Instructions for the task:
Any picture in the material should be left out, while all other lines are copied exactly.

Record set:
________________

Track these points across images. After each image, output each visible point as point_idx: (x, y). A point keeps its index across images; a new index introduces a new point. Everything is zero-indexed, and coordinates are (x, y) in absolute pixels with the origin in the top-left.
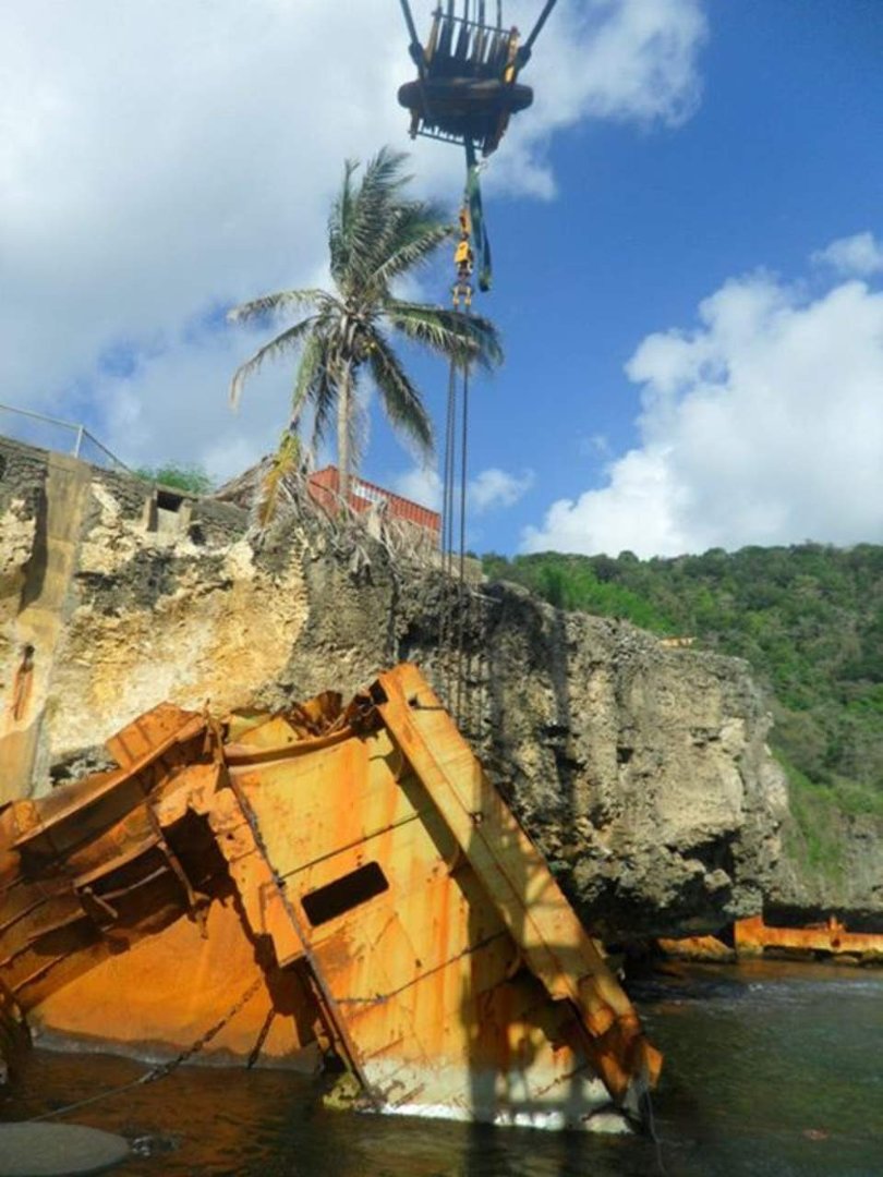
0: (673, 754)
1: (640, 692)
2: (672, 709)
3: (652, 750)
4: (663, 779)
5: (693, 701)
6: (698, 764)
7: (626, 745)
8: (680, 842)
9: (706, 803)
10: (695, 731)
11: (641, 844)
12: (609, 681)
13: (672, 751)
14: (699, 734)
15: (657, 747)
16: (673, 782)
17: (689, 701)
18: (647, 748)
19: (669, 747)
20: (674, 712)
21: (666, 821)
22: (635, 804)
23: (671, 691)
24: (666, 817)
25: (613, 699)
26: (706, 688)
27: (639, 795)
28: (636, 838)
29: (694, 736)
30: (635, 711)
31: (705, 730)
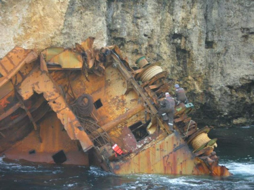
0: (232, 42)
1: (216, 11)
2: (232, 19)
3: (221, 41)
4: (227, 54)
5: (243, 15)
6: (244, 46)
7: (210, 40)
8: (234, 84)
9: (248, 65)
10: (243, 29)
11: (216, 87)
12: (201, 8)
13: (231, 40)
14: (245, 31)
15: (224, 39)
16: (232, 56)
17: (241, 15)
18: (219, 40)
19: (230, 39)
20: (233, 21)
21: (228, 74)
22: (213, 68)
23: (231, 10)
24: (228, 73)
25: (203, 18)
26: (249, 7)
27: (215, 63)
28: (214, 84)
29: (243, 32)
30: (214, 22)
31: (248, 29)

________________

Problem solution:
Track these points across images. After each image, output each visible point as point_idx: (x, y). A point keeps its index across images; a new index introduces a new point. Everything is zero-indexed, and coordinates are (x, y) in absolute pixels with the origin in the top-left.
0: (673, 754)
1: (640, 692)
2: (672, 709)
3: (652, 750)
4: (663, 779)
5: (693, 701)
6: (698, 764)
7: (626, 745)
8: (680, 842)
9: (706, 803)
10: (695, 731)
11: (641, 844)
12: (609, 681)
13: (672, 751)
14: (699, 734)
15: (657, 747)
16: (673, 782)
17: (689, 701)
18: (647, 748)
19: (669, 747)
20: (674, 712)
21: (666, 821)
22: (635, 804)
23: (671, 691)
24: (666, 817)
25: (613, 699)
26: (706, 688)
27: (639, 795)
28: (636, 838)
29: (694, 736)
30: (635, 711)
31: (705, 730)
0: (232, 42)
1: (216, 11)
2: (232, 19)
3: (221, 41)
4: (227, 54)
5: (243, 15)
6: (244, 46)
7: (210, 40)
8: (234, 84)
9: (248, 65)
10: (243, 29)
11: (216, 87)
12: (201, 8)
13: (231, 40)
14: (245, 31)
15: (224, 39)
16: (232, 56)
17: (241, 15)
18: (219, 40)
19: (230, 39)
20: (233, 21)
21: (228, 74)
22: (213, 68)
23: (231, 10)
24: (228, 73)
25: (203, 18)
26: (249, 7)
27: (215, 63)
28: (214, 84)
29: (243, 32)
30: (214, 22)
31: (248, 29)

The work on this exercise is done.